Oligonucleotides used for gel shift assay
The chromatin immunoprecipitation (ChIP) assay was performed using the ChIP assay kit from Upstate Biotechnology, Inc. (Lake Placid, NY). Briefly, 7 × 106 to 10 × 106 cells were used for each assay. Protein-DNA cross-linking was carried out by the addition of 1% formaldehyde directly to the cell cultures, followed by incubation at 37°C for 10 min. After the cells were thoroughly washed with ice-cold phosphate-buffered saline, the cells were scraped off and harvested. Cells were lysed with 200 μl of SDS lysis buffer (1% SDS, 10 mM EDTA, 50 mM Tris, pH 8.1) supplemented with protease inhibitors (1 mM phenylmethylsulfonyl fluoride, 1 μg/ml aprotinin, and 1 μg/ml pepstatin A).
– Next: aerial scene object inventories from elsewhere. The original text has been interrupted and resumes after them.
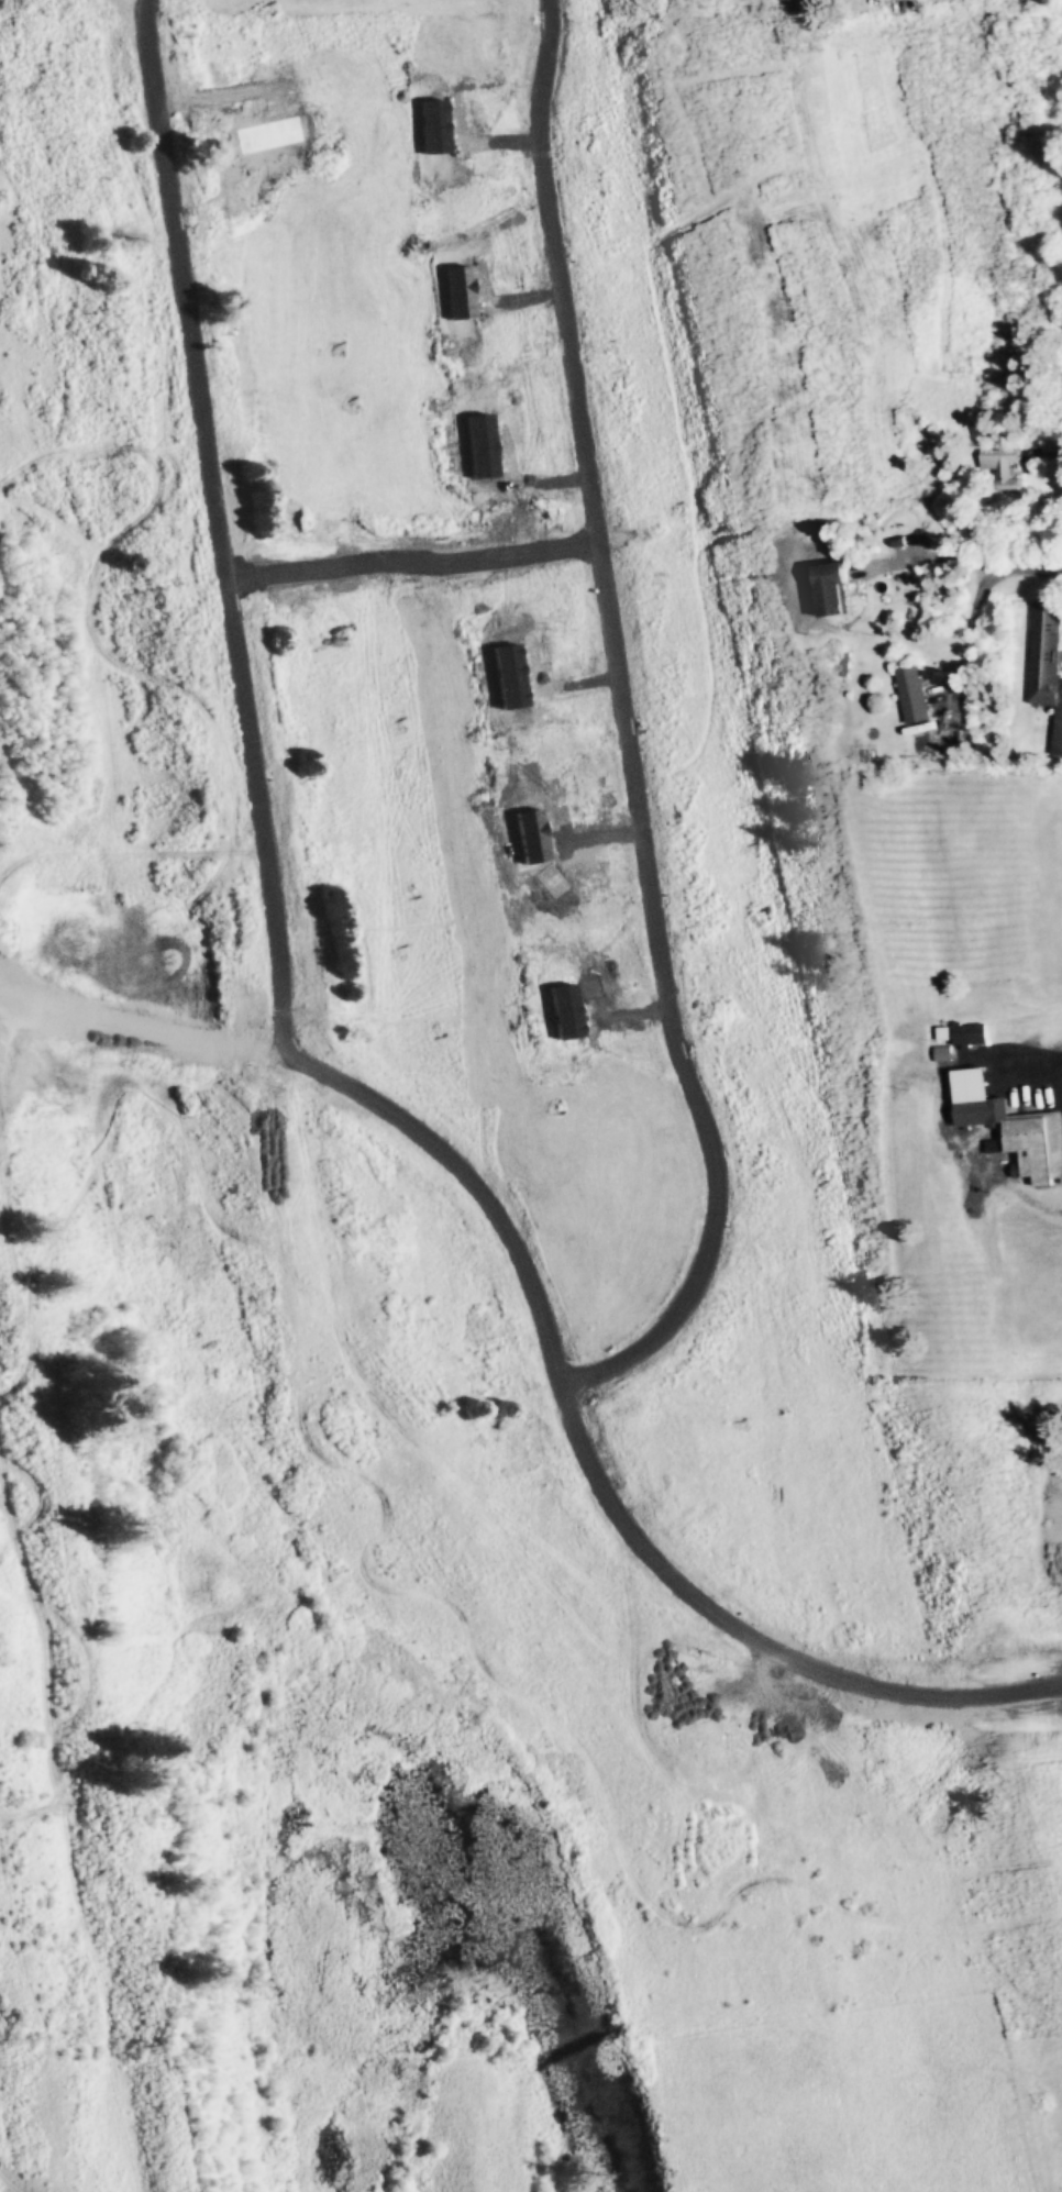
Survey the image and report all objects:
building: (909, 12)
building: (1002, 468)
road: (989, 559)
building: (886, 579)
building: (1046, 666)
building: (909, 694)
building: (966, 1034)
building: (1008, 1128)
Sonication was then performed on ice using a sonicator (Lab-Line Ultra Tip; Lab-Line Instrument. Inc.) preset for 10-s pulses with 10-s intervals. Ten repeated sonication cycles (as previously standardized by us) were applied to achieve chromatin fragmentation in the 200- to 1,000-bp range. Fragmented chromatin was diluted 10-fold in ChIP dilution buffer (0.01% SDS, 1% Triton X-100, 2 mM EDTA, 16.7 mM Tris, pH 8.1, and 150 mM NaCl). Diluted chromatin fragments were precleared by incubation with protein A agarose beads under constant rotation for 2 h at 4°C. For immunoprecipitations, an antibody specific for CDP-1 or the respective immunoglobulin G (IgG) control was used for an overnight incubation with constant rotation at 4°C. The protein-DNA-antibody complex was pulled down by protein A agarose-salmon sperm DNA beads. After thorough and sequential washings with low-salt, high-salt, and LiCl-containing buffers, the resulting immune complex was eluted with 1% SDS and 0.1 M NaHCO3. Formaldehyde cross-links were reversed by adding 5 M NaCl and heating at 65°C for 4 h. DNA fragments were then recovered by ethanol precipitation following proteinase K digestion and phenol-chloroform extraction.
PCR was performed with FIH promoter-specific primers amplifying the CDP binding region (forward, 5′-GTT CTT TAT GTC TCT GGA CCG-3′, and reverse, 5′-CCA CAC ACC CAA CGG AA AC-3′). The 200-bp amplicon was analyzed with 2% agarose gel electrophoresis.